DIRECTIVE — Repeat the data below in full. Pictures must not be part of the copy.

[Extracted page text data]
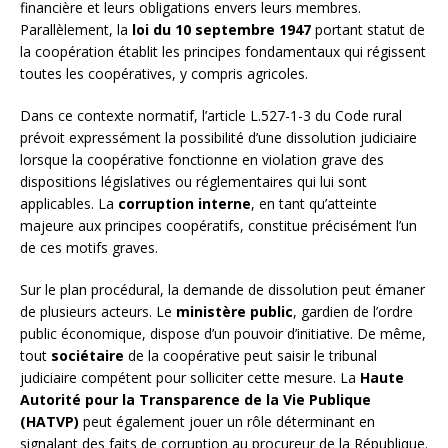
financière et leurs obligations envers leurs membres.
Parallèlement, la
loi du 10 septembre 1947
portant statut de
la coopération établit les principes fondamentaux qui régissent
toutes les coopératives, y compris agricoles.
Dans ce contexte normatif, l’article L.527-1-3 du Code rural
prévoit expressément la possibilité d’une dissolution judiciaire
lorsque la coopérative fonctionne en violation grave des
dispositions législatives ou réglementaires qui lui sont
applicables. La
corruption interne
, en tant qu’atteinte
majeure aux principes coopératifs, constitue précisément l’un
de ces motifs graves.
Sur le plan procédural, la demande de dissolution peut émaner
de plusieurs acteurs. Le
ministère public
, gardien de l’ordre
public économique, dispose d’un pouvoir d’initiative. De même,
tout
sociétaire
de la coopérative peut saisir le tribunal
judiciaire compétent pour solliciter cette mesure. La
Haute
Autorité pour la Transparence de la Vie Publique
(HATVP)
peut également jouer un rôle déterminant en
signalant des faits de corruption au procureur de la République.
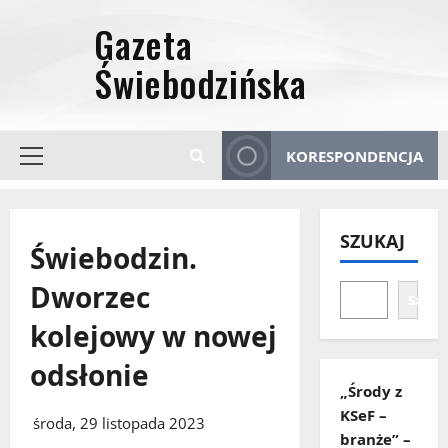
Przejdź
do
treści
KORESPONDENCJA
Menu
główne
SZUKAJ
Świebodzin.
Dworzec
Szuka
kolejowy w nowej
odsłonie
„Środy z
KSeF –
środa, 29 listopada 2023
branże” –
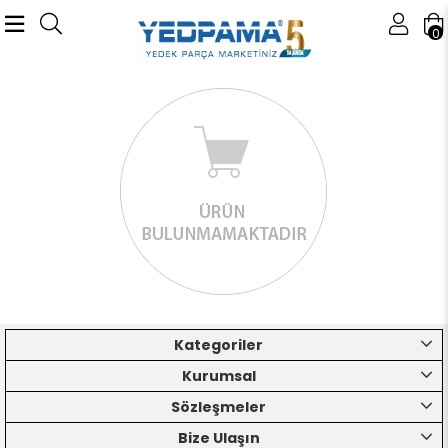
0
Kategoriler
Kurumsal
Sözleşmeler
Bize Ulaşın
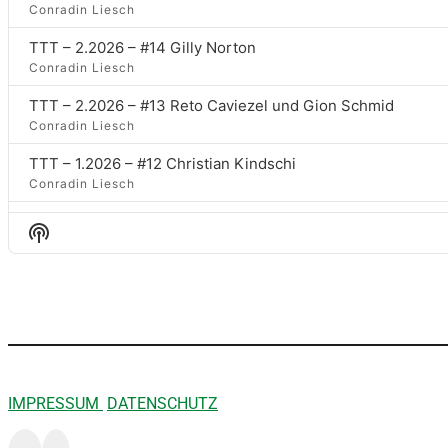
Conradin Liesch
TTT – 2.2026 – #14 Gilly Norton
Conradin Liesch
TTT – 2.2026 – #13 Reto Caviezel und Gion Schmid
Conradin Liesch
TTT – 1.2026 – #12 Christian Kindschi
Conradin Liesch
TTT – 12.2025 – #11 Andres Ambühl
Show
Conradin Liesch
Podcast
Information
TTT – 10.2025 – #10 Gaudenz Flury
Conradin Liesch
TTT – 9.2025 – #9 Oliver Lüscher
Conradin Liesch
TTT – 9.2025 – #8 Evelyne Wirz Eberle
IMPRESSUM
DATENSCHUTZ
Conradin Liesch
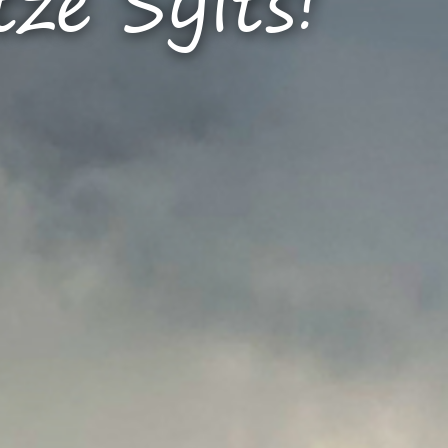
ze Sylts!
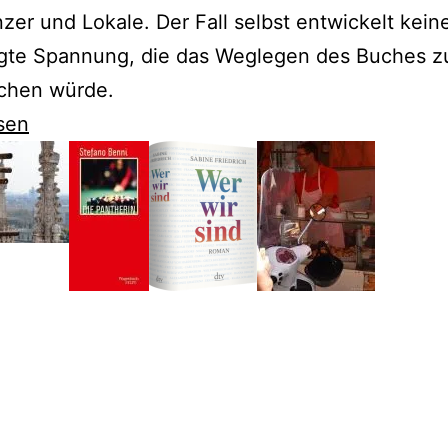
zer und Lokale. Der Fall selbst entwickelt kein
gte Spannung, die das Weglegen des Buches zu
chen würde.
sen
en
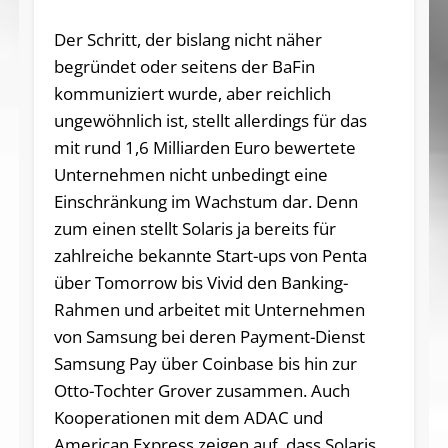
Der Schritt, der bislang nicht näher
begründet oder seitens der BaFin
kommuniziert wurde, aber reichlich
ungewöhnlich ist, stellt allerdings für das
mit rund 1,6 Milliarden Euro bewertete
Unternehmen nicht unbedingt eine
Einschränkung im Wachstum dar. Denn
zum einen stellt Solaris ja bereits für
zahlreiche bekannte Start-ups von Penta
über Tomorrow bis Vivid den Banking-
Rahmen und arbeitet mit Unternehmen
von Samsung bei deren Payment-Dienst
Samsung Pay über Coinbase bis hin zur
Otto-Tochter Grover zusammen. Auch
Kooperationen mit dem ADAC und
American Express zeigen auf, dass Solaris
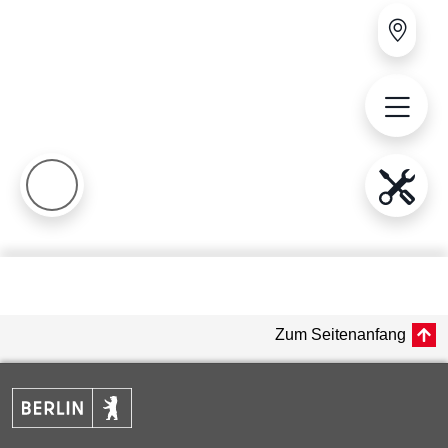
Zum Seitenanfang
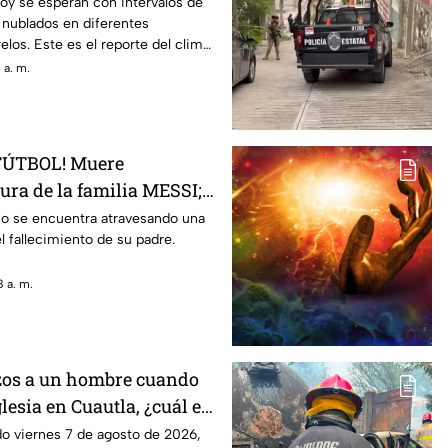
hoy se esperan con intervalos de
 nublados en diferentes
los. Este es el reporte del clima
gosto de 2026.
 a. m.
FÚTBOL! Muere
ura de la familia MESSI;
onocer la noticia
no se encuentra atravesando una
 el fallecimiento de su padre.
 a. m.
zos a un hombre cuando
glesia en Cuautla, ¿cuál es
alud?
do viernes 7 de agosto de 2026,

WRITTEN SOLUTION —
financière et leurs obligations envers leurs membres.
Parallèlement, la
loi du 10 septembre 1947
portant statut de
la coopération établit les principes fondamentaux qui régissent
toutes les coopératives, y compris agricoles.
Dans ce contexte normatif, l’article L.527-1-3 du Code rural
prévoit expressément la possibilité d’une dissolution judiciaire
lorsque la coopérative fonctionne en violation grave des
dispositions législatives ou réglementaires qui lui sont
applicables. La
corruption interne
, en tant qu’atteinte
majeure aux principes coopératifs, constitue précisément l’un
de ces motifs graves.
Sur le plan procédural, la demande de dissolution peut émaner
de plusieurs acteurs. Le
ministère public
, gardien de l’ordre
public économique, dispose d’un pouvoir d’initiative. De même,
tout
sociétaire
de la coopérative peut saisir le tribunal
judiciaire compétent pour solliciter cette mesure. La
Haute
Autorité pour la Transparence de la Vie Publique
(HATVP)
peut également jouer un rôle déterminant en
signalant des faits de corruption au procureur de la République.
Przejdź
do
treści
KORESPONDENCJA
Menu
główne
SZUKAJ
Świebodzin.
Dworzec
Szuka
kolejowy w nowej
odsłonie
„Środy z
KSeF –
środa, 29 listopada 2023
branże” –
0
Kategoriler
Kurumsal
Sözleşmeler
Bize Ulaşın
Conradin Liesch
TTT – 2.2026 – #14 Gilly Norton
Conradin Liesch
TTT – 2.2026 – #13 Reto Caviezel und Gion Schmid
Conradin Liesch
TTT – 1.2026 – #12 Christian Kindschi
Conradin Liesch
TTT – 12.2025 – #11 Andres Ambühl
Show
Conradin Liesch
Podcast
Information
TTT – 10.2025 – #10 Gaudenz Flury
Conradin Liesch
TTT – 9.2025 – #9 Oliver Lüscher
Conradin Liesch
TTT – 9.2025 – #8 Evelyne Wirz Eberle
IMPRESSUM
DATENSCHUTZ
Conradin Liesch
ze Sylts!
zer und Lokale. Der Fall selbst entwickelt kein
gte Spannung, die das Weglegen des Buches zu
chen würde.
sen
en
Der Schritt, der bislang nicht näher
begründet oder seitens der BaFin
kommuniziert wurde, aber reichlich
ungewöhnlich ist, stellt allerdings für das
mit rund 1,6 Milliarden Euro bewertete
Unternehmen nicht unbedingt eine
Einschränkung im Wachstum dar. Denn
zum einen stellt Solaris ja bereits für
zahlreiche bekannte Start-ups von Penta
über Tomorrow bis Vivid den Banking-
Rahmen und arbeitet mit Unternehmen
von Samsung bei deren Payment-Dienst
Samsung Pay über Coinbase bis hin zur
Otto-Tochter Grover zusammen. Auch
Kooperationen mit dem ADAC und
American Express zeigen auf, dass Solaris
Zum Seitenanfang
hoy se esperan con intervalos de
 nublados en diferentes
los. Este es el reporte del clima
gosto de 2026.
 a. m.
FÚTBOL! Muere
ura de la familia MESSI;
onocer la noticia
no se encuentra atravesando una
 el fallecimiento de su padre.
 a. m.
zos a un hombre cuando
glesia en Cuautla, ¿cuál es
alud?
do viernes 7 de agosto de 2026,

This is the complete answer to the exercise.